Rendered images with source text
== Segment start ==
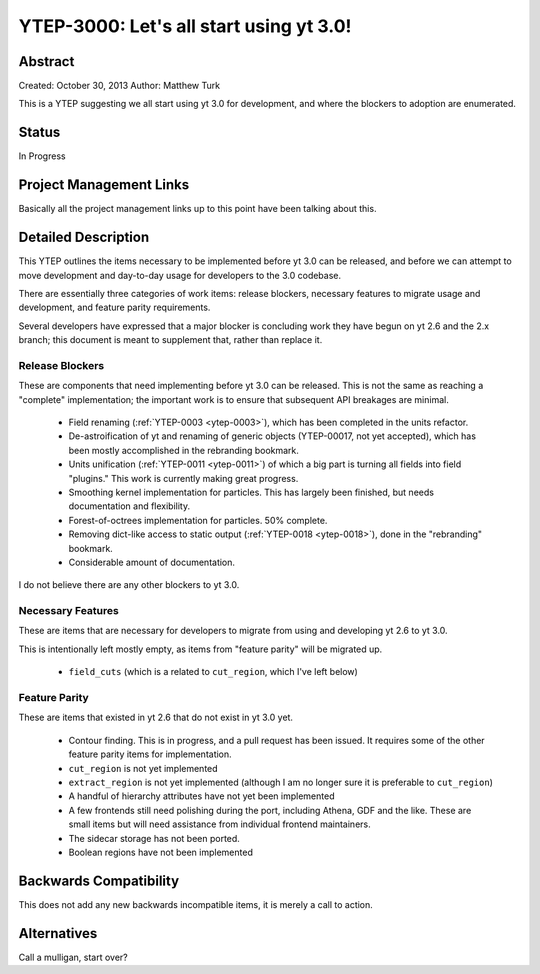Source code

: .. _ytep-3000:

YTEP-3000: Let's all start using yt 3.0!
========================================

Abstract
--------

Created: October 30, 2013
Author: Matthew Turk

This is a YTEP suggesting we all start using yt 3.0 for development, and where
the blockers to adoption are enumerated.

Status
------

In Progress

Project Management Links
------------------------

Basically all the project management links up to this point have been talking
about this.

Detailed Description
--------------------

This YTEP outlines the items necessary to be implemented before yt 3.0 can be
released, and before we can attempt to move development and day-to-day usage
for developers to the 3.0 codebase.

There are essentially three categories of work items: release blockers,
necessary features to migrate usage and development, and feature parity
requirements.

Several developers have expressed that a major blocker is concluding work they
have begun on yt 2.6 and the 2.x branch; this document is meant to supplement
that, rather than replace it.

Release Blockers
++++++++++++++++

These are components that need implementing before yt 3.0 can be released.
This is not the same as reaching a "complete" implementation; the important
work is to ensure that subsequent API breakages are minimal.

 * Field renaming (:ref:`YTEP-0003 <ytep-0003>`), which has been completed in
   the units refactor.
 * De-astroification of yt and renaming of generic objects
   (YTEP-00017, not yet accepted), which has been mostly
   accomplished in the rebranding bookmark.
 * Units unification (:ref:`YTEP-0011 <ytep-0011>`) of which a big part is
   turning all fields into field "plugins."  This work is currently making
   great progress.
 * Smoothing kernel implementation for particles.  This has largely been
   finished, but needs documentation and flexibility.
 * Forest-of-octrees implementation for particles.  50% complete.
 * Removing dict-like access to static output (:ref:`YTEP-0018 <ytep-0018>`),
   done in the "rebranding" bookmark.
 * Considerable amount of documentation.

I do not believe there are any other blockers to yt 3.0.

Necessary Features
++++++++++++++++++

These are items that are necessary for developers to migrate from using and
developing yt 2.6 to yt 3.0.

This is intentionally left mostly empty, as items from "feature parity" will be
migrated up.

 * ``field_cuts`` (which is a related to ``cut_region``, which I've left below)

Feature Parity
++++++++++++++

These are items that existed in yt 2.6 that do not exist in yt 3.0 yet.

 * Contour finding.  This is in progress, and a pull request has been issued.
   It requires some of the other feature parity items for implementation.
 * ``cut_region`` is not yet implemented
 * ``extract_region`` is not yet implemented (although I am no longer sure it
   is preferable to ``cut_region``)
 * A handful of hierarchy attributes have not yet been implemented
 * A few frontends still need polishing during the port, including Athena, GDF
   and the like.  These are small items but will need assistance from
   individual frontend maintainers.
 * The sidecar storage has not been ported.
 * Boolean regions have not been implemented

Backwards Compatibility
-----------------------

This does not add any new backwards incompatible items, it is merely a call to
action.

Alternatives
------------

Call a mulligan, start over?
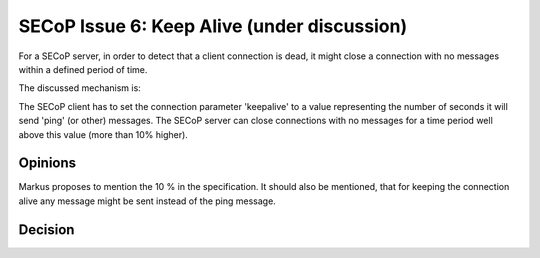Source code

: SECoP Issue 6: Keep Alive (under discussion)
============================================

For a SECoP server, in order to detect that a client connection is dead,
it might close a connection with no messages within a defined period of time.

The discussed mechanism is:

The SECoP client has to set the connection parameter 'keepalive' to a value
representing the number of seconds it will send 'ping' (or other) messages.
The SECoP server can close connections with no messages for a time period
well above this value (more than 10% higher).

Opinions
--------

Markus proposes to mention the 10 % in the specification.
It should also be mentioned, that for keeping the connection alive
any message might be sent instead of the ping message.


Decision
--------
== Segment end ==
Action item
In the data above, start at the line that has "requirements.", stop after the line that has "These are components", and print every line in between exactly as it stands.

Solution to this problem
requirements.

Several developers have expressed that a major blocker is concluding work they
have begun on yt 2.6 and the 2.x branch; this document is meant to supplement
that, rather than replace it.

Release Blockers
++++++++++++++++

These are components that need implementing before yt 3.0 can be released.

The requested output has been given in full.